Exercise aim -
Turn every line of the entries below into a JSON list of strings, with one string per line and blank lines left out. Leave the pictures out of your answer.

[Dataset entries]
|---|
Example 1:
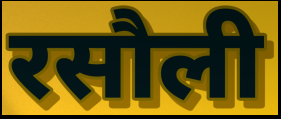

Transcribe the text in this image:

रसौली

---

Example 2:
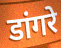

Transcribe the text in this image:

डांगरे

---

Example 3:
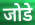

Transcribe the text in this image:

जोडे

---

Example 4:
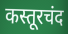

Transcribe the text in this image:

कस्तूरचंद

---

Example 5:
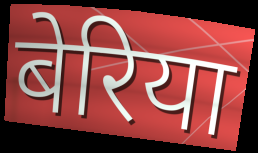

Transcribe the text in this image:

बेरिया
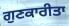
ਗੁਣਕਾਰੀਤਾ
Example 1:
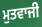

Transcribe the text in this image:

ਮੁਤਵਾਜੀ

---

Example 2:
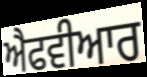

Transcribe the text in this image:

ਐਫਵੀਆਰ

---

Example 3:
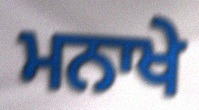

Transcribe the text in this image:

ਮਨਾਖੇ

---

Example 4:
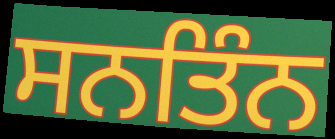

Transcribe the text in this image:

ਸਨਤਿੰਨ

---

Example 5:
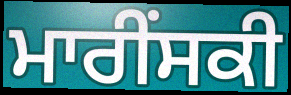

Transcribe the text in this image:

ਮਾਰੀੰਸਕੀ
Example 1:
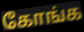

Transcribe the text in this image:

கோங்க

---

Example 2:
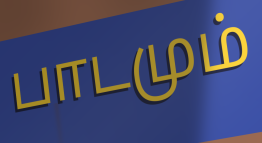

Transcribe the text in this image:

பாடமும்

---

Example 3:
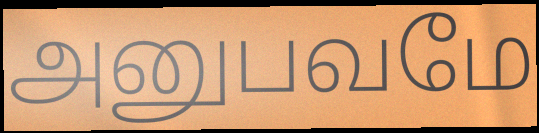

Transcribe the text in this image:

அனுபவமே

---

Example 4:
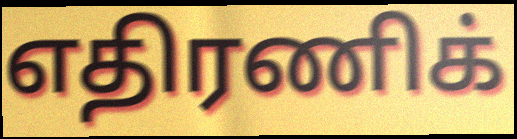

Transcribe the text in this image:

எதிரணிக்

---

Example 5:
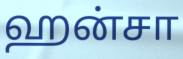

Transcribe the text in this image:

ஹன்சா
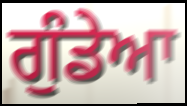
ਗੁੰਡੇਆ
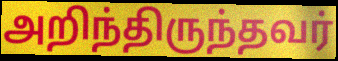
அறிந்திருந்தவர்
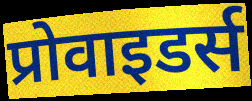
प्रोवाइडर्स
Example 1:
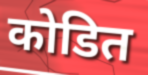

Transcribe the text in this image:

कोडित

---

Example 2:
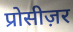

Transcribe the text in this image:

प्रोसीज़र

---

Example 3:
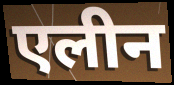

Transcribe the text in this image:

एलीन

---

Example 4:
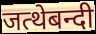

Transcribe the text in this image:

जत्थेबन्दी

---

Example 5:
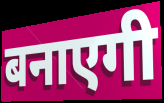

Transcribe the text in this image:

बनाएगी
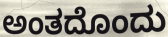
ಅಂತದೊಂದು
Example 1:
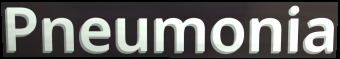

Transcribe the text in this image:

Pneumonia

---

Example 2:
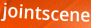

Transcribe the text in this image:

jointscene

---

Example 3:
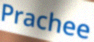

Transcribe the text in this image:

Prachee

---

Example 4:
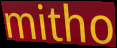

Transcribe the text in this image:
|---|
Response below -
[
  "Example 1:",
  "Transcribe the text in this image:",
  "रसौली",
  "---",
  "Example 2:",
  "Transcribe the text in this image:",
  "डांगरे",
  "---",
  "Example 3:",
  "Transcribe the text in this image:",
  "जोडे",
  "---",
  "Example 4:",
  "Transcribe the text in this image:",
  "कस्तूरचंद",
  "---",
  "Example 5:",
  "Transcribe the text in this image:",
  "बेरिया",
  "ਗੁਣਕਾਰੀਤਾ",
  "Example 1:",
  "Transcribe the text in this image:",
  "ਮੁਤਵਾਜੀ",
  "---",
  "Example 2:",
  "Transcribe the text in this image:",
  "ਐਫਵੀਆਰ",
  "---",
  "Example 3:",
  "Transcribe the text in this image:",
  "ਮਨਾਖੇ",
  "---",
  "Example 4:",
  "Transcribe the text in this image:",
  "ਸਨਤਿੰਨ",
  "---",
  "Example 5:",
  "Transcribe the text in this image:",
  "ਮਾਰੀੰਸਕੀ",
  "Example 1:",
  "Transcribe the text in this image:",
  "கோங்க",
  "---",
  "Example 2:",
  "Transcribe the text in this image:",
  "பாடமும்",
  "---",
  "Example 3:",
  "Transcribe the text in this image:",
  "அனுபவமே",
  "---",
  "Example 4:",
  "Transcribe the text in this image:",
  "எதிரணிக்",
  "---",
  "Example 5:",
  "Transcribe the text in this image:",
  "ஹன்சா",
  "ਗੁੰਡੇਆ",
  "அறிந்திருந்தவர்",
  "प्रोवाइडर्स",
  "Example 1:",
  "Transcribe the text in this image:",
  "कोडित",
  "---",
  "Example 2:",
  "Transcribe the text in this image:",
  "प्रोसीज़र",
  "---",
  "Example 3:",
  "Transcribe the text in this image:",
  "एलीन",
  "---",
  "Example 4:",
  "Transcribe the text in this image:",
  "जत्थेबन्दी",
  "---",
  "Example 5:",
  "Transcribe the text in this image:",
  "बनाएगी",
  "ಅಂತದೊಂದು",
  "Example 1:",
  "Transcribe the text in this image:",
  "Pneumonia",
  "---",
  "Example 2:",
  "Transcribe the text in this image:",
  "jointscene",
  "---",
  "Example 3:",
  "Transcribe the text in this image:",
  "Prachee",
  "---",
  "Example 4:",
  "Transcribe the text in this image:"
]